** Opening DATA UNDER STUDY block **
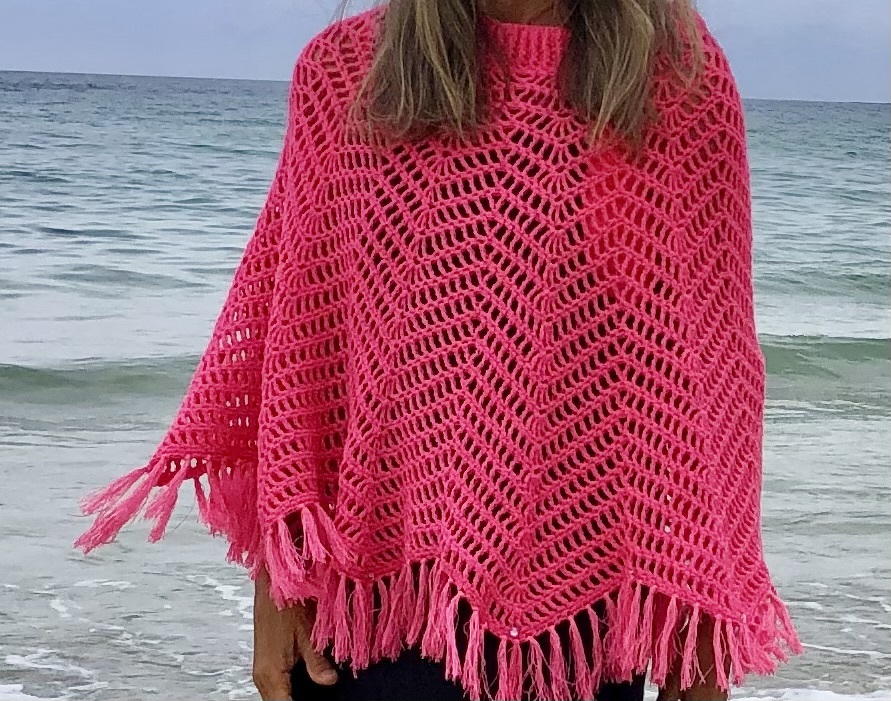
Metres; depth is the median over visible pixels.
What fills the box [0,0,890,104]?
sky
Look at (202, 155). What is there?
sea
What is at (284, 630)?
woman
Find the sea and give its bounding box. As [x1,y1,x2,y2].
[0,64,890,698]
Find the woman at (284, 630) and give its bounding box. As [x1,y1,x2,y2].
[82,0,800,700]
** Closing DATA UNDER STUDY block **
# ASSIGNED TASK
Write the lines out again exactly, beginning at the line that contains "Find the woman" and stopping only at the final line of the listing above.

# WRITTEN ANSWER
Find the woman at (284, 630) and give its bounding box. As [x1,y1,x2,y2].
[82,0,800,700]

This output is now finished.